Top of DATA FOR ANALYSIS

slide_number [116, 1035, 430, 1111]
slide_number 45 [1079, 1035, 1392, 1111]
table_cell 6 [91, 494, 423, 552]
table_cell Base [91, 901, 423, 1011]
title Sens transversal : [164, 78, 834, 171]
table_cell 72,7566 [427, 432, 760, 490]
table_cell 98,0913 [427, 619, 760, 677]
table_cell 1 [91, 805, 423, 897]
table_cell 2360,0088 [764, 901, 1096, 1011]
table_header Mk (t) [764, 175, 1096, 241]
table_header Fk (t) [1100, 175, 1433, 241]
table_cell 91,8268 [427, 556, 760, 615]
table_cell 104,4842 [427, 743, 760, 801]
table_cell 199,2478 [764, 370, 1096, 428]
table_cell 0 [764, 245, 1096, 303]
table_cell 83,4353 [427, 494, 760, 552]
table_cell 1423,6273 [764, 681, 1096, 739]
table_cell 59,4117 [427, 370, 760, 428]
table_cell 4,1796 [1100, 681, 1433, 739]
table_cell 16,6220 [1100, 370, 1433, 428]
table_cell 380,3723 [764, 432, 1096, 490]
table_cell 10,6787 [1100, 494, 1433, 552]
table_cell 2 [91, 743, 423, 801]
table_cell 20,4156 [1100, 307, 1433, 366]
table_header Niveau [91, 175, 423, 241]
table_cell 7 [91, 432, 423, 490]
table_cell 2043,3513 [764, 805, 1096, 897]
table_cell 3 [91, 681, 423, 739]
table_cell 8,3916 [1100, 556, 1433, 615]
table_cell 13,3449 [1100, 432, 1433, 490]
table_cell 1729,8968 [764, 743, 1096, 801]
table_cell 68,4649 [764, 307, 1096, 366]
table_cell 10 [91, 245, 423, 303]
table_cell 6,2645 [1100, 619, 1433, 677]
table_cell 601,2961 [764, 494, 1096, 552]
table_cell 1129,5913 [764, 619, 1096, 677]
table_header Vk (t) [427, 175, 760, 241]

Bottom of DATA FOR ANALYSIS

WHAT TO PRODUCE — All lines from the records above should be copied exactly.

SOLUTION TO THE PROBLEM —
slide_number [116, 1035, 430, 1111]
slide_number 45 [1079, 1035, 1392, 1111]
table_cell 6 [91, 494, 423, 552]
table_cell Base [91, 901, 423, 1011]
title Sens transversal : [164, 78, 834, 171]
table_cell 72,7566 [427, 432, 760, 490]
table_cell 98,0913 [427, 619, 760, 677]
table_cell 1 [91, 805, 423, 897]
table_cell 2360,0088 [764, 901, 1096, 1011]
table_header Mk (t) [764, 175, 1096, 241]
table_header Fk (t) [1100, 175, 1433, 241]
table_cell 91,8268 [427, 556, 760, 615]
table_cell 104,4842 [427, 743, 760, 801]
table_cell 199,2478 [764, 370, 1096, 428]
table_cell 0 [764, 245, 1096, 303]
table_cell 83,4353 [427, 494, 760, 552]
table_cell 1423,6273 [764, 681, 1096, 739]
table_cell 59,4117 [427, 370, 760, 428]
table_cell 4,1796 [1100, 681, 1433, 739]
table_cell 16,6220 [1100, 370, 1433, 428]
table_cell 380,3723 [764, 432, 1096, 490]
table_cell 10,6787 [1100, 494, 1433, 552]
table_cell 2 [91, 743, 423, 801]
table_cell 20,4156 [1100, 307, 1433, 366]
table_header Niveau [91, 175, 423, 241]
table_cell 7 [91, 432, 423, 490]
table_cell 2043,3513 [764, 805, 1096, 897]
table_cell 3 [91, 681, 423, 739]
table_cell 8,3916 [1100, 556, 1433, 615]
table_cell 13,3449 [1100, 432, 1433, 490]
table_cell 1729,8968 [764, 743, 1096, 801]
table_cell 68,4649 [764, 307, 1096, 366]
table_cell 10 [91, 245, 423, 303]
table_cell 6,2645 [1100, 619, 1433, 677]
table_cell 601,2961 [764, 494, 1096, 552]
table_cell 1129,5913 [764, 619, 1096, 677]
table_header Vk (t) [427, 175, 760, 241]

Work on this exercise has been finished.